Drug Pricing and COVID
Unfortunately for the millions of Americans facing COVID-19 infections, despite an unprecedented global pandemic, there are no special protections in place to negotiate fair drug pricing of treatments or therapies related to COVID-19. One advocacy group has released data showing that since the beginning pandemic, prices have increased on 245 drugs, including 61 drugs directly related to COVID-19 treatment. Gilead’s Remdesivir is priced at $520 per dose, or more than $3,000 for a full course of treatment, despite a taxpayer investment of almost $100 Million to help develop the drug. On a brighter note, according to the CDC, “Vaccine doses purchased with U.S. taxpayer dollars will be given to the American people at no cost,” however, patients may still be responsible for administrative fees associated with vaccine distribution.
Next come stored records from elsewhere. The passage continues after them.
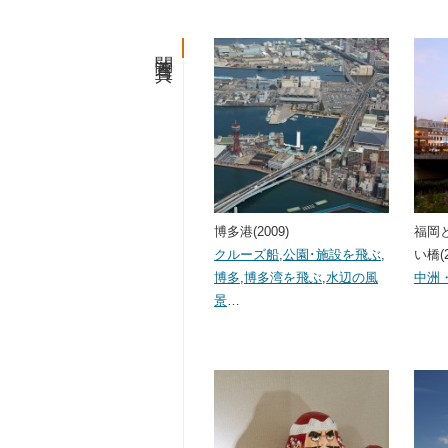
関連写真
博多港(2009)
福岡
クルーズ船
,
公園･施設を飛ぶ
,
い橋(2
博多
,
博多湾を飛ぶ
,
水辺の風
中洲
景
…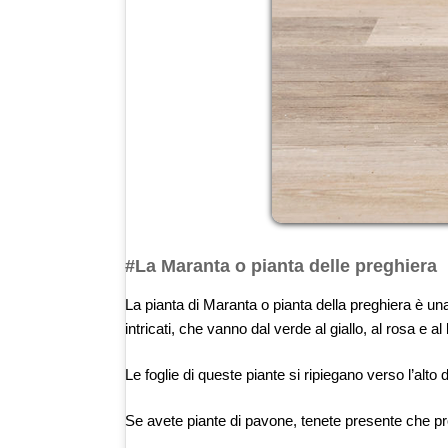
#La Maranta o pianta delle preghiera
La pianta di Maranta o pianta della preghiera è un
intricati, che vanno dal verde al giallo, al rosa e
Le foglie di queste piante si ripiegano verso l’alt
Se avete piante di pavone, tenete presente che pro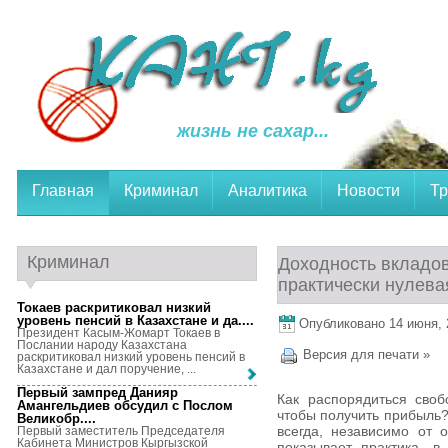
жизнь не сахар...
Главная
Криминал
Аналитика
Новости
Тр
Криминал
Доходность вкладо
практически нулева
Токаев раскритиковал низкий
уровень пенсий в Казахстане и да...
.
Опубликовано 14 июня, 2
Президент Касым-Жомарт Токаев в
Послании народу Казахстана
Версия для печати »
раскритиковал низкий уровень пенсий в
Казахстане и дал поручение, ...
Первый зампред Данияр
Как распорядиться своб
Амангельдиев обсудил с Послом
чтобы получить прибыль?
Великобр...
.
всегда, независимо от 
Первый заместитель Председателя
Кабинета Министров Кыргызской
показывает практика, 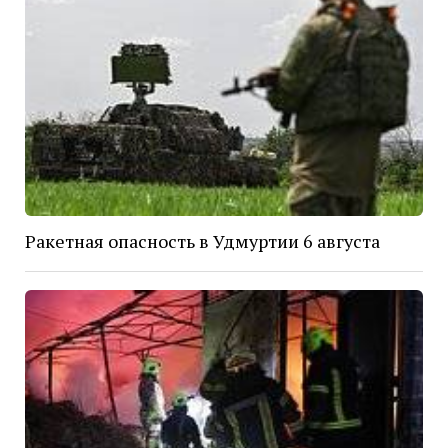
Ракетная опасность в Удмуртии 6 августа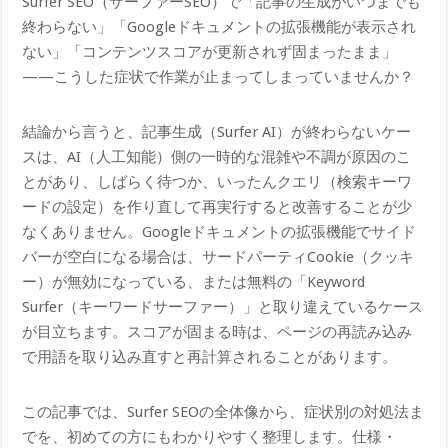
Surfer SEO（サーファーSEO）で「記事の生成がいつまでも
終わらない」「Googleドキュメントの拡張機能が表示され
ない」「コンテンツスコアが更新されず固まったまま」
——こうした症状で作業が止まってしまっていませんか？
結論から言うと、記事生成（Surfer AI）が終わらないケー
スは、AI（人工知能）側の一時的な混雑や不調が原因のこ
とがあり、しばらく待つか、いったんクエリ（検索キーワ
ードの設定）を作り直して再実行すると改善することが少
なくありません。Googleドキュメントの拡張機能でサイド
バーが空白になる場合は、サードパーティCookie（クッキ
ー）が無効になっている、または無料の「Keyword
Surfer（キーワードサーファー）」と取り違えているケース
が目立ちます。スコアが固まる時は、ページの再読み込み
で用語を取り込み直すと再計算されることがあります。
この記事では、Surfer SEOの全体像から、症状別の対処法ま
でを、初めての方にもわかりやすく整理します。仕様・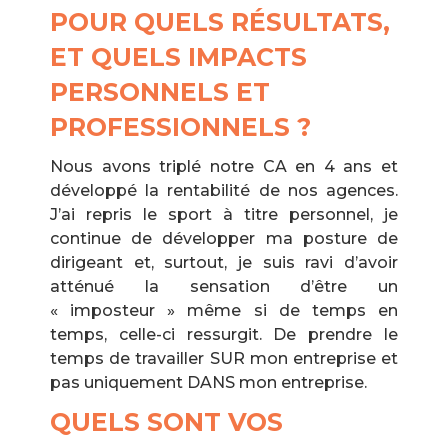
POUR QUELS RÉSULTATS,
ET QUELS IMPACTS
PERSONNELS ET
PROFESSIONNELS ?
Nous avons triplé notre CA en 4 ans et
développé la rentabilité de nos agences.
J’ai repris le sport à titre personnel, je
continue de développer ma posture de
dirigeant et, surtout, je suis ravi d’avoir
atténué la sensation d’être un
« imposteur » même si de temps en
temps, celle-ci ressurgit. De prendre le
temps de travailler SUR mon entreprise et
pas uniquement DANS mon entreprise.
QUELS SONT VOS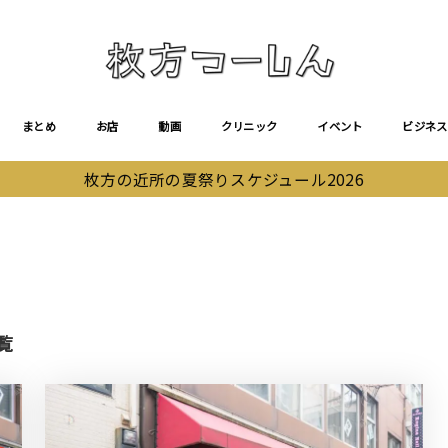
まとめ
お店
動画
クリニック
イベント
ビジネス
枚方の近所の夏祭りスケジュール2026
覧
Policymakers on both sides of the aisle now consider runaway prescription drug prices a key issue. Recent history clearly demonstrates that without direct intervention, drug prices will continue to climb and the American people will continue to bear the heavy burden of price hikes. International examples have shown that experts can establish drug pricing models to enable the fair pricing of drugs for both consumers and manufacturers. American policymakers would do well to consider introducing reference and value-based pricing models into our systems to ensure that all Americans can afford to access the health care they need.